十杯が、明日いくつになるかは分からない。
味を守れるのか。
仕込みは足りるのか。
三人で店を回せるのか。
問題は山ほどある。
それでも蓮司の胸には、客が一人も来なかった昨日にはなかった、久しく忘れていた熱が戻っていた。

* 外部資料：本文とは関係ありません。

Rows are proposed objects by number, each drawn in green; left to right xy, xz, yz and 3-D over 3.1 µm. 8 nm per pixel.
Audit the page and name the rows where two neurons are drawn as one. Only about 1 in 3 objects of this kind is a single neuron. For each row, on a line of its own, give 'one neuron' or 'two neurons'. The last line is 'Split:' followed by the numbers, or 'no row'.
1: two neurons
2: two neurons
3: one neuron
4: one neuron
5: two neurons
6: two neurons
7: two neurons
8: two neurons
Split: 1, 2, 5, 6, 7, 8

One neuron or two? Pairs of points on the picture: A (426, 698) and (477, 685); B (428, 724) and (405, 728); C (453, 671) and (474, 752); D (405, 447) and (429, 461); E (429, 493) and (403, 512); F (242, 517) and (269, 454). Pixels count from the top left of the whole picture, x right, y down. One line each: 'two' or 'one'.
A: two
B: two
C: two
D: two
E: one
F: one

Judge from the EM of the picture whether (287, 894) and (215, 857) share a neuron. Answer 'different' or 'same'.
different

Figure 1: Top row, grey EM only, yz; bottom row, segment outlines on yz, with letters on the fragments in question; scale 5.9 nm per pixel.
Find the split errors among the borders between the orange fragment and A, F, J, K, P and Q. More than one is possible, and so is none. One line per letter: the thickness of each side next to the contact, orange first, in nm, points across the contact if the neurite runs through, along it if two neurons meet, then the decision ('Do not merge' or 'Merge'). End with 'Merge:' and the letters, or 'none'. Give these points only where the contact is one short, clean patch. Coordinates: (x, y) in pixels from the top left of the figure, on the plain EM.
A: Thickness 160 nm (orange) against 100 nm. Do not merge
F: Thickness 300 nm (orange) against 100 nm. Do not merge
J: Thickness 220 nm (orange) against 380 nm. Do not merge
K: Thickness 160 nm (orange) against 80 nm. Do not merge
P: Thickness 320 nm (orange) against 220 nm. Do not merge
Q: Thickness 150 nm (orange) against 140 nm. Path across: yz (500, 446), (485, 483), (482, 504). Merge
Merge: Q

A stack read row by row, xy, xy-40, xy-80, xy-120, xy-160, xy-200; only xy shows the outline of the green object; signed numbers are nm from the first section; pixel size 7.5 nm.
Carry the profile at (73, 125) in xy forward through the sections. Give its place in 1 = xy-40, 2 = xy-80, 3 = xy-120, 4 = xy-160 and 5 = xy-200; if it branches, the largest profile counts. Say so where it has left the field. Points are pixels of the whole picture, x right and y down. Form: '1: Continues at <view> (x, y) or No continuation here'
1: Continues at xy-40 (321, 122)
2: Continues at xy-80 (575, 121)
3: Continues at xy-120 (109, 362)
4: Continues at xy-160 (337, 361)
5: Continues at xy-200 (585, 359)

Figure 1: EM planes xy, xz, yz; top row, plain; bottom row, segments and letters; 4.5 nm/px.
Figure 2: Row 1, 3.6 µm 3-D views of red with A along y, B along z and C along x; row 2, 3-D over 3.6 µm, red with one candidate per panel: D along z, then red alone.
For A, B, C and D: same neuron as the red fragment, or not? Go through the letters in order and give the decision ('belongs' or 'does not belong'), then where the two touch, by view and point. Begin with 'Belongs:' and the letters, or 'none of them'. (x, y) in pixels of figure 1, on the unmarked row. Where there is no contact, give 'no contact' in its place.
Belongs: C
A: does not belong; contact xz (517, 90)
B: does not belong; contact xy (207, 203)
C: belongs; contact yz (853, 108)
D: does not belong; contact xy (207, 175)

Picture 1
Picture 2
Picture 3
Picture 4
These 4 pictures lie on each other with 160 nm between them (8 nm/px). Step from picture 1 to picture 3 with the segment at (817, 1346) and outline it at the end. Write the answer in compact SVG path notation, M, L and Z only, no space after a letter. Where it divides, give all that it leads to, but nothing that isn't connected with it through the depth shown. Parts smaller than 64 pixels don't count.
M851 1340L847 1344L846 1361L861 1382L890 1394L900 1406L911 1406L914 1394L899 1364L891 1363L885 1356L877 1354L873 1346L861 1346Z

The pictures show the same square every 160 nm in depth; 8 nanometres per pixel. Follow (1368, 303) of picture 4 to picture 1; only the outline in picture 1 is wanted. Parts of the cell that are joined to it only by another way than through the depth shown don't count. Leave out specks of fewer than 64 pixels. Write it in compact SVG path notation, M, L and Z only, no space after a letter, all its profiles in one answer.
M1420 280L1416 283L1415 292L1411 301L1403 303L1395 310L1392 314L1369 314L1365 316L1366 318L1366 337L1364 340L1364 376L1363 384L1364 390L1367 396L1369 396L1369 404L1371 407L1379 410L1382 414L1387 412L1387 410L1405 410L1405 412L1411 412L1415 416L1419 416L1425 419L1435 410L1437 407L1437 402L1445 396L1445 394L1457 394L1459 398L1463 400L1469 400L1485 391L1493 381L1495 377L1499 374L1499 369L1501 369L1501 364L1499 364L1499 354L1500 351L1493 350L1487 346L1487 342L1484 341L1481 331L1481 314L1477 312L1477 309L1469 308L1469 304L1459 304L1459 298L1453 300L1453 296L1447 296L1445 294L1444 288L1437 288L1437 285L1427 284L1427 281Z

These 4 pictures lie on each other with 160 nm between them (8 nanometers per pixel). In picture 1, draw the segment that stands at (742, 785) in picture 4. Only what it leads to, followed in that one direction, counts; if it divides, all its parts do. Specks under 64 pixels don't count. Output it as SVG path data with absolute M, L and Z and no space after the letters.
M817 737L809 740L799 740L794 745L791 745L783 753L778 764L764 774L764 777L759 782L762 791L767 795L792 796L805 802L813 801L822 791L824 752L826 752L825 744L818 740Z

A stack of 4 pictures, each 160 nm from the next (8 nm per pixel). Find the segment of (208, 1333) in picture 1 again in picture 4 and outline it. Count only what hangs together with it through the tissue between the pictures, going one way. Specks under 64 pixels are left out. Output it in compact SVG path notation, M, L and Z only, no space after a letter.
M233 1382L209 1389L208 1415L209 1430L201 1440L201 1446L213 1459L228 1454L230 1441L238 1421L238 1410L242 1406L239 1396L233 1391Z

「ミーナ、器を並べろ。リーゼ、最初の六人分の麺を量る。濃いめが何人か、先に聞いてくれ」
「はい!」
「分かりました。ただし蓮司、自分だけで全部やろうとしないでください」
「分かってる」
「本当に?」
「今日は、三人の店だ」
口へ出すと、少し気恥ずかしかった。
だがミーナは嬉しそうに尻尾を立て、リーゼも一瞬驚いたあと、静かに微笑んだ。
「では、店主」
リーゼが暖簾を持ち上げる。
「開店してください」
蓮司は炉の火を確かめ、鍋の蓋を開けた。
熱い湯気と、魔物の骨から引き出した旨味の香りが、朝の空気へ広がっていく。
「《異世界麺処・蓮》、開店だ」
六席だけの小さな店に、初めて行列ができた。
そして、その行列を広場の向こう側から、値踏みするような目で見つめる男がいた。
上等な外套をまとい、指には大きな宝石の指輪。
男は店先へ漂う香りに顔をしかめ、隣にいた従者へ低く尋ねた。
「あの店が、ギルドから魔物肉を無償で受け取っているという料理屋か」
「はい、ベルトラン様。昨日は貧民街で百人以上へ料理を配ったそうです」
「捨てるはずの肉をただで手に入れ、我々の市場を通さず商売を始めるとは、随分と都合のよい話だ」
商業ギルド食材部門を取り仕切る男、ベルトランは、六席だけの店へ並ぶ客たちを見ながら、薄く笑った。